EXCERPT TO READ:
*** Begin section ***
RE: [Numpy-discussion] Introduction

[Perry G. <pe...@st...>]

> [mailto:num...@li...]On Behalf Of Scott
> Gilbert
> Subject: [Numpy-discussion] Introduction
> 
> 
> Hello All.
> 
> I'm interested in this project, and am curious to what level you are
> willing to accept outside contribution.  I just tried to subscribe to
> the developers list, but I didn't realize that required admin approval.
>  Hopefully it doesn't look like I was shaking the door without knocking
> first.
> 
> Is this list active?  Is this the correct place to talk about Numarray?
 
Sure.
 
> 
> Following your design for the Array stuff, I've been able to implement
> a pretty usable array class that supports the bazillion array types I
> need (Bit, Complex Integer, etc...).  This gets me past my core
> requirements without polluting your world, but unfortunately my new
> XArray type doesn't play so well with your UFuncs.  I think my users
> will definitely want to use your UFuncs when the time comes, so I want
> to remedy this situation.
> 
> The first change I would like to make is to rework your code that
> verifies that an object is a "usable" array.  I think NumArray should
> only check for the interface required, not the actual type hierarchy. 
> By this I mean that the minimum required to be a supported array type
> is that it support the correct attributes, not that it actually inherit
> from NDArray:
> 
>    (quoting from your paper) something like:
> 
>        _data
>        _shape
>        _strides
>        _byteoffset
>        _aligned
>        _contiguous
>        _type
>        _byteswap
> 
> Most of these are just integer fields, or tuples of integers.  Ignoring
> _type for the moment, it appears that the interface required to be a
> NumArray is much less strict than actually requiring it to derive from
> NumArray.  If you allow me to change a few functions (inputarray() in
> numarray.py is one small example), I could use my independant XArray
> class almost as is, and moreover I can implement new array objects
> (possibly as extension types) for crazy things like working with page
> aligned memory, memory mapping etc...
> 
I guess we are not sure we understand what you mean by interface.
In particular, we don't understand why sharing the same object
attributes (the private ones you list above) is a benefit to the
code you are writing if you aren't also using the low level
implementation. The above attributes are private and nothing 
external to the Class should depend on or even know about them.
Could you elaborate on what you mean by interface and the relationship
between your arrays and numarrays?

> 
> Well, that's almost enough.  The _type field poses a small problem of
> sorts.  It looks like you don't require a _type to be derived from
> NumericType, and this is a good thing since it allows me (and others)
*** End section ***
INFORMATION SHOWN:
*** Begin section ***
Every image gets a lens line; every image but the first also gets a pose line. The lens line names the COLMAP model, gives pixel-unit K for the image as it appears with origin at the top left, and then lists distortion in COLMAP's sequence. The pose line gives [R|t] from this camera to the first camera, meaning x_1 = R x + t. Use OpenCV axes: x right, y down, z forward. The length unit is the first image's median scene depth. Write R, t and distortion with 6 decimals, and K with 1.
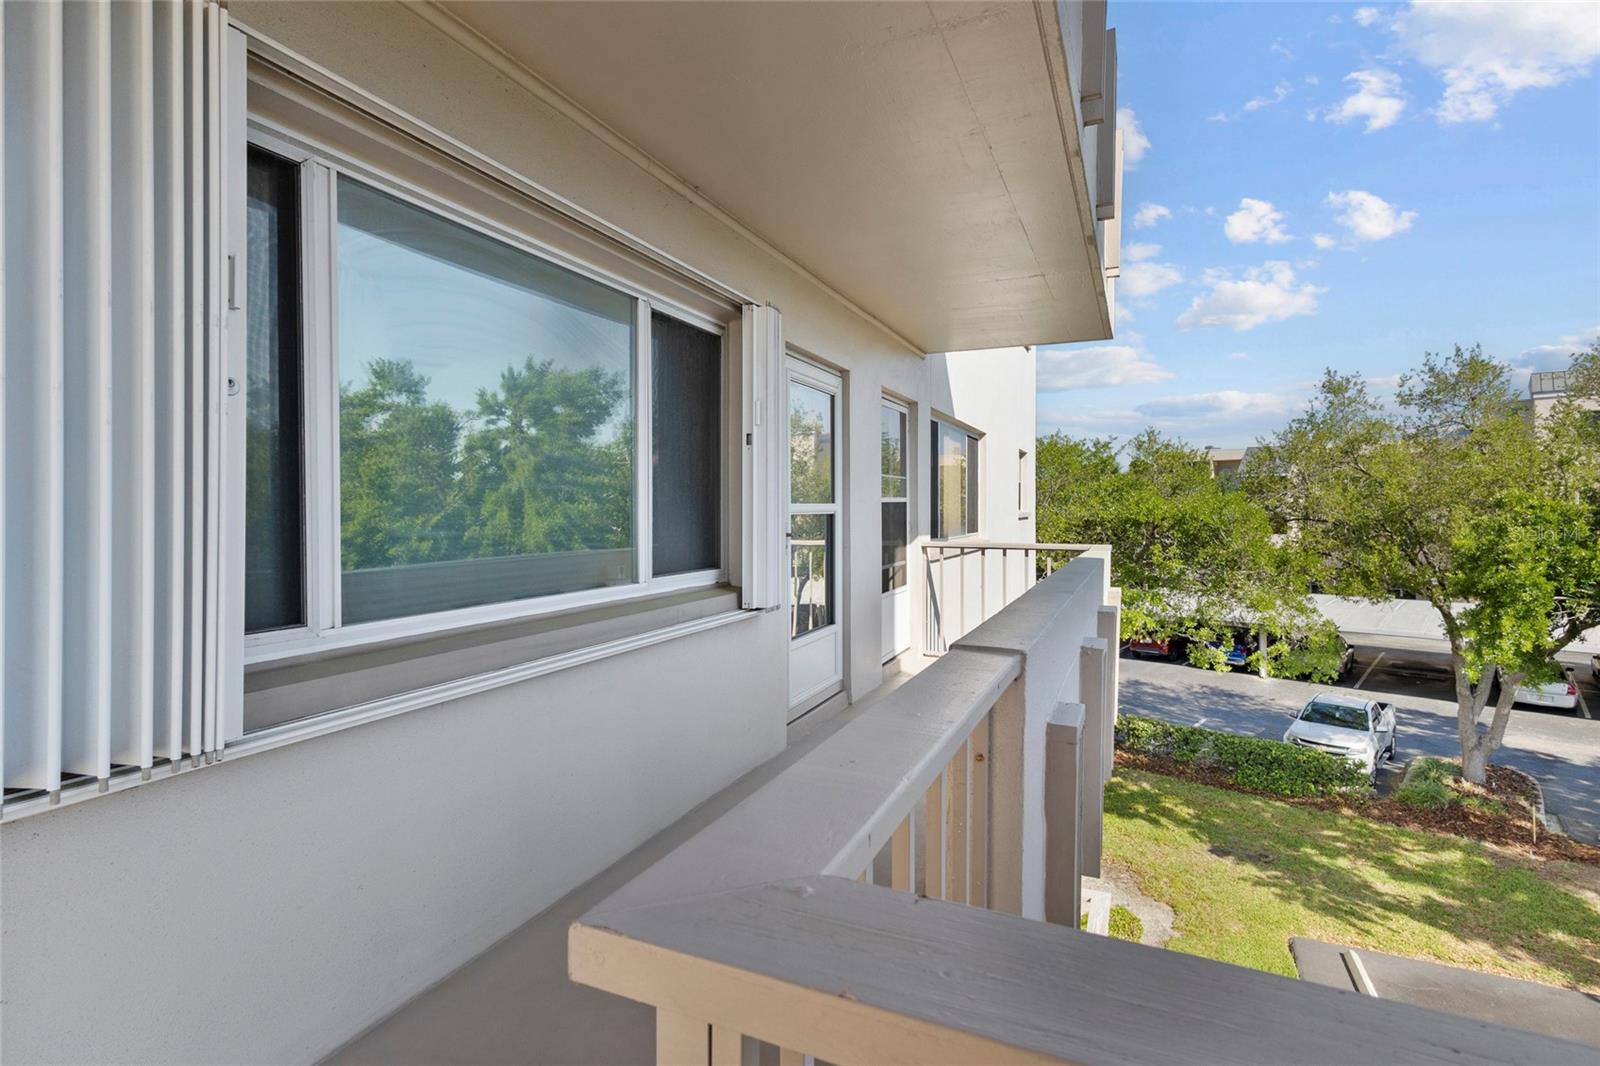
lens RADIAL K [[735.7, 0, 792.3], [0, 735.7, 531.9], [0, 0, 1]] dist [0.000934, -0.000909]
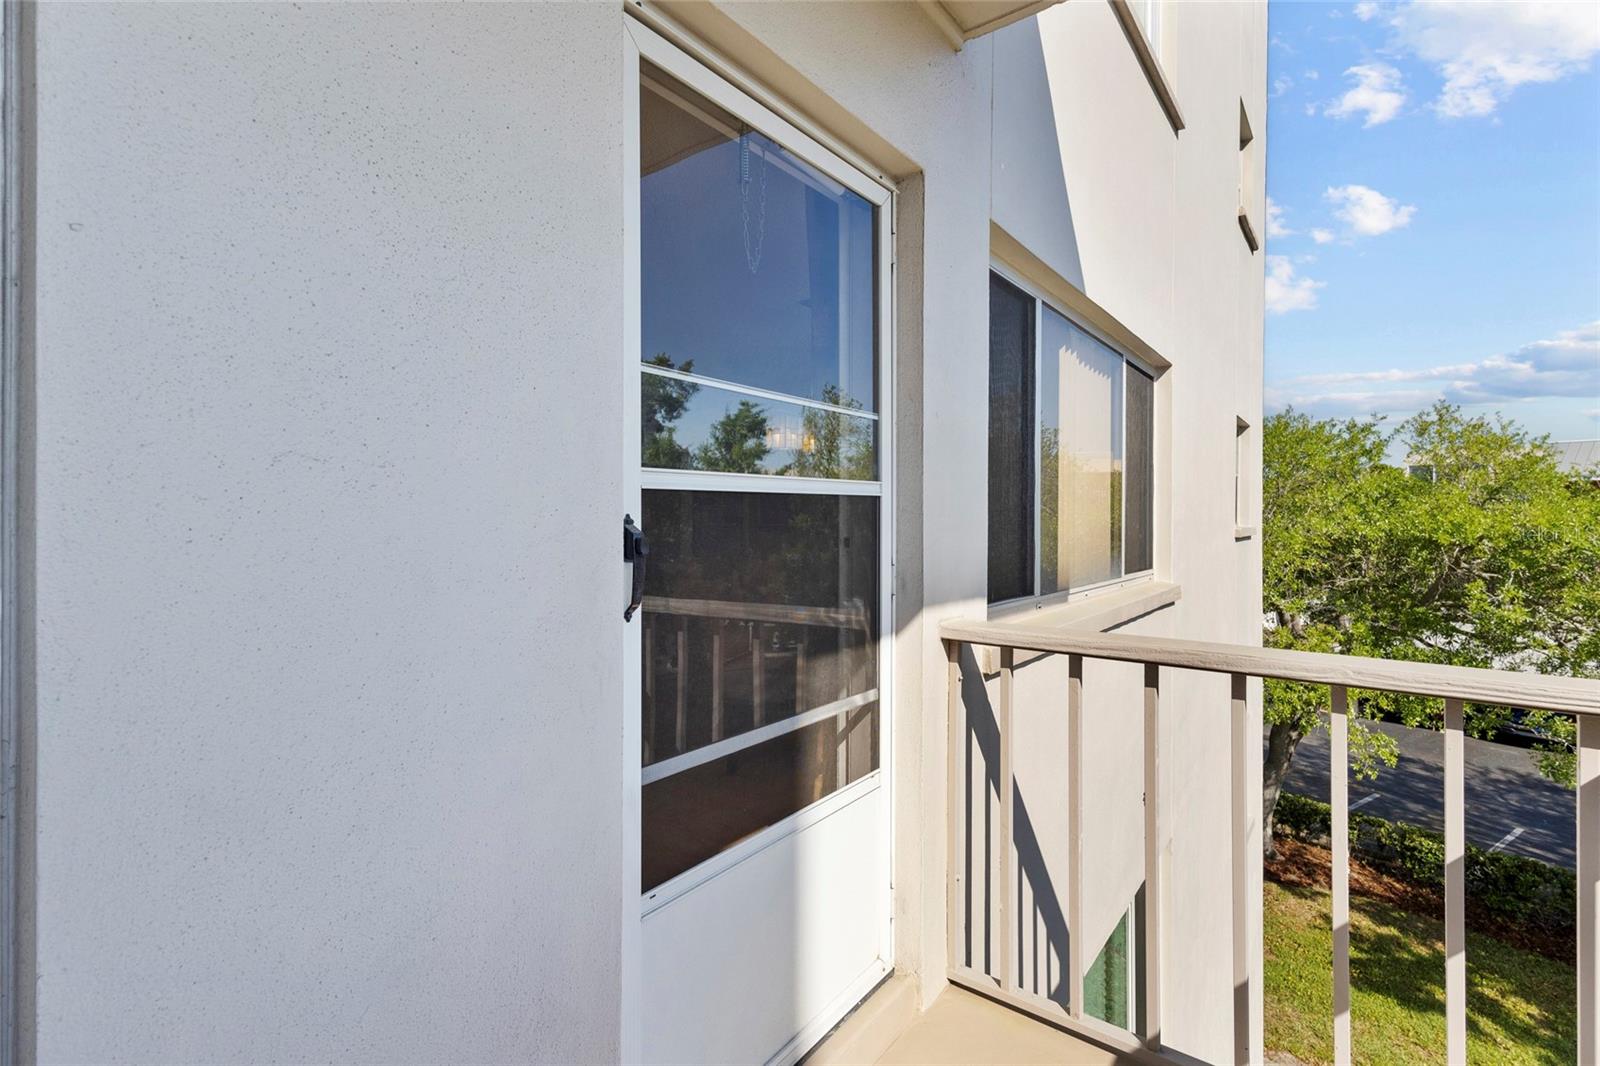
lens RADIAL K [[735.7, 0, 796.0], [0, 735.7, 533.0], [0, 0, 1]] dist [0.000934, -0.000909]
pose [[0.975999, 0.004399, -0.217731, 0.067986], [-0.008107, 0.999837, -0.016137, -0.007417], [0.217625, 0.017515, 0.975875, 0.252218]]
*** End section ***
REQUIRED WORK:
a: Print the passage of the Numarray mailing-list reply starting at "Could you elaborate" and ending at "me (and others)", word for word.
b: Please write the next part of the Numarray mailing-list reply, picking up after its final sentence.

ACTIVITY ANSWERS:
a:
Could you elaborate on what you mean by interface and the relationship
between your arrays and numarrays?

> 
> Well, that's almost enough.  The _type field poses a small problem of
> sorts.  It looks like you don't require a _type to be derived from
> NumericType, and this is a good thing since it allows me (and others)

b:
> to implement NumArray compatible arrays without actually requiring
> NumArray to be present.
>
What do you mean by NumArray compatible?
 
[some issues snipped since we need to understand the interface issue
first]

> I don't know if you're trying to get all of NumArray into the Python
> distribution or not, but I suspect a good interim step would be to have
> a PEP that specifies what it means to be a NumArray or NDArray in
> minimal terms.  Perhaps supplying an Array only module in Python that
> implements this interface.  Again, I'd be willing to help with all of
> this.
>
We are hoping to get numarray into the distribution [it won't be the
end of the world for us if it doesn't happen]. I'll warn you that the
PEP is out of date. We are likely to update it only after we feel
we are close to having the implementation ready for consideration 
for including into the standard distribution. I would refer to the
actual implementation and the design notes for the time being.
> 
> -------------------------
> 
> Ok, other suggestions...
> 
> Here is the list of things that your design document indicates are
> required to be a NumArray:
> 
>        _data
>        _shape
>        _strides
>        _byteoffset
>        _aligned
>        _contiguous
>        _type
>        _byteswap
> 
> I believe that one could calculate the values for _aligned and
> _contiguous from the other fields.  So they shouldn't really be part of
> the interface required.  I suspect it is useful for the C
> implementation of UFuncs to have this information in the NDINfo struct
> though, so while I would drop them from attribute interface, I would
> delegate the task of calculating these values to getNDInfo() and/or
> getNumInfo().
> 
> I also notice that you chose _byteswap to indicate byteswapping is
> needed.  I think a better choice would be to specify the endian-ness of
> the data (with an _endian attr), and have getNDInfo() and getNumInfo()
> calculte the _byteswap value for the NDInfo struct.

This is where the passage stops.